== Exercise passage ==
The Italy flag has three equal vertical bands of green (hoist side), white, and red; similar to the flags of Ireland and Cote d'Ivoire.

Source: CIA World Factbook, 2007
Updated September 02, 2011

Population: 61,016,804 (July 2011 estimate)
Capital: Rome
Bordering Countries: Austria, France, Vatican City, San Marino, Slovenia and Switzerland
Area: 116,348 square miles (301,340 sq km)
Coastline: 4,722 miles (7,600 km)
Highest Point: Mont Blanc de Courmayeur at 15,577 feet (4,748 m)

Italy is a country located in south-central Europe between the Alps mountain range and the Mediterranean Sea. Rome is its capital and largest city but other major cities in Italy include Milan, Naples, Turin and Palermo. Italy is known for its long history, historic architecture and political, social and economic importance within Europe.

History of Italy

Italy has a very long history that dates back to the 8th and 7th century B.C.E. when Greeks settled the southern part of the Italian Peninsula. At the same time the central portion of the peninsula was settled by the Romans and Etruscans. Following the collapse of the Roman Empire the region was invaded several times and conflicts developed between the various foreign powers controlling the area (U.S. Department of State). By the 11th century the northern part of the peninsula began to regain stability and during the Renaissance the identification of a single Italian nationality and culture developed (U.S. Department of State). By the 16th century however, Italy again began to decline in power.

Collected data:
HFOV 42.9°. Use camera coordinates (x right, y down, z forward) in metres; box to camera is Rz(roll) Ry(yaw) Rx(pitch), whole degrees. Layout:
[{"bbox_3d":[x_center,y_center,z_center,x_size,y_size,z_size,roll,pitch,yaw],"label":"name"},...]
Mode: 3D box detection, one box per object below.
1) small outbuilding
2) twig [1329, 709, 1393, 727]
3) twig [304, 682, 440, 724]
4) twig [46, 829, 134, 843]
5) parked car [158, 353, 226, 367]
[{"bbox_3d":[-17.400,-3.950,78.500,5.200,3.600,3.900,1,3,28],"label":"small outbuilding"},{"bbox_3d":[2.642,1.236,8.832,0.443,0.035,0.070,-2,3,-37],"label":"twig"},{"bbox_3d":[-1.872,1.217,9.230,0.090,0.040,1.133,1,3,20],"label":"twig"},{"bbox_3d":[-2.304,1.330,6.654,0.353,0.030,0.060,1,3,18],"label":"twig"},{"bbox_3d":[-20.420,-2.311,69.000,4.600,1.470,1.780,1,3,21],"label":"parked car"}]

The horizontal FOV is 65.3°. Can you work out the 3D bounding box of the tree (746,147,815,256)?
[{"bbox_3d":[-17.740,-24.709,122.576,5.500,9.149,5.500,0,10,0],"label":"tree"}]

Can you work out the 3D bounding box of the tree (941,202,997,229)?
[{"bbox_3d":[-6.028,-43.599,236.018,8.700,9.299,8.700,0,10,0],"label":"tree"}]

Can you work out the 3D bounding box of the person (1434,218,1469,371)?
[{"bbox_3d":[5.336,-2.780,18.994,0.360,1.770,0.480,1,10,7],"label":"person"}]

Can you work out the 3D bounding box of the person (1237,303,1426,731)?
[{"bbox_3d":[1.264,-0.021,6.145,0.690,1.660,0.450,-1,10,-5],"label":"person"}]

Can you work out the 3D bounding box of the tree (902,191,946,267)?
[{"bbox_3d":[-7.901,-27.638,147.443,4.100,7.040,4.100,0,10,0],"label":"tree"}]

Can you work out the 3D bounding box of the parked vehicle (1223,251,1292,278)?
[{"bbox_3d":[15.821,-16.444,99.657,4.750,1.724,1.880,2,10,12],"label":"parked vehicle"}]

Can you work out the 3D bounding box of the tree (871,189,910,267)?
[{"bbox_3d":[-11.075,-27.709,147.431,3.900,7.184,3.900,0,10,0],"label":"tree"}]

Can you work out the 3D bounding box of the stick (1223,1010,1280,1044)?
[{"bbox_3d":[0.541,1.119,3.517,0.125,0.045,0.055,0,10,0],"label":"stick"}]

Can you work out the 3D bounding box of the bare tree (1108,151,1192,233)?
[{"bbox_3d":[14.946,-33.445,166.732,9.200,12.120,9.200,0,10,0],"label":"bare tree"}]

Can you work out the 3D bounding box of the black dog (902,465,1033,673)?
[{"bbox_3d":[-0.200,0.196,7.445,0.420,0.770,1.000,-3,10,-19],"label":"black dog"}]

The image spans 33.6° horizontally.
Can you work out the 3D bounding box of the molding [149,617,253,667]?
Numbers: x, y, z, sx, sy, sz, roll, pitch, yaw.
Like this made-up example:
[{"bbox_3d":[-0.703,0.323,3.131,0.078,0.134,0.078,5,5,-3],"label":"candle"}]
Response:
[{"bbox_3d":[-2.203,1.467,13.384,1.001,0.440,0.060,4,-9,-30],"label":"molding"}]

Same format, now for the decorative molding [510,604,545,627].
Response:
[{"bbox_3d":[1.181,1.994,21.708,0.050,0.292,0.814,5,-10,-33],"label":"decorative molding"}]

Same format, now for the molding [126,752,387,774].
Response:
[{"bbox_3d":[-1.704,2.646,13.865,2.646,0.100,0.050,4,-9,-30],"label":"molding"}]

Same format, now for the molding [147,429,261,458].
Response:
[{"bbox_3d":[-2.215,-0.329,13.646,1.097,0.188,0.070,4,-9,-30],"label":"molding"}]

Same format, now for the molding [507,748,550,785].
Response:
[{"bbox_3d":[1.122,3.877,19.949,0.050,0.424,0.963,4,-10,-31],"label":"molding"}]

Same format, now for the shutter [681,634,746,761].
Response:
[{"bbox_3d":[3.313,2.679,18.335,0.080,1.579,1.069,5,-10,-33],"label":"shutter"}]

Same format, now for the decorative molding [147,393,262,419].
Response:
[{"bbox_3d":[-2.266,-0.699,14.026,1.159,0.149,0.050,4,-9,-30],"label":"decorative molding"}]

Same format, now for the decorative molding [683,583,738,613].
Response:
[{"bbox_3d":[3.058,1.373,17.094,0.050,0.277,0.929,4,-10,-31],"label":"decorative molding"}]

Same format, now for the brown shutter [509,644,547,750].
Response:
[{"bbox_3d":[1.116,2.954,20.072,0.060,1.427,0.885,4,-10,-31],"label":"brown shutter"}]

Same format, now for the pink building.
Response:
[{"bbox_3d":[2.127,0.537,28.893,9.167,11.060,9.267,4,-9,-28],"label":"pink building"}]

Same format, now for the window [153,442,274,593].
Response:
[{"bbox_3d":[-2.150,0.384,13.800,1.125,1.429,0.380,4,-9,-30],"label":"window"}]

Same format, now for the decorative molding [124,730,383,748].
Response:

== Work instruction ==
Answer these questions from the passage on Italy:
1. What is the highest point listed for Italy, and what is its height in feet?
2. Which people settled the southern part of the Italian Peninsula in the 8th and 7th century B.C.E.?
3. In what century did Italy again begin to decline in power?
The records come from a different source than the text.

== Task output ==
1. Mont Blanc de Courmayeur, at 15,577 feet.
2. The Greeks.
3. The 16th century.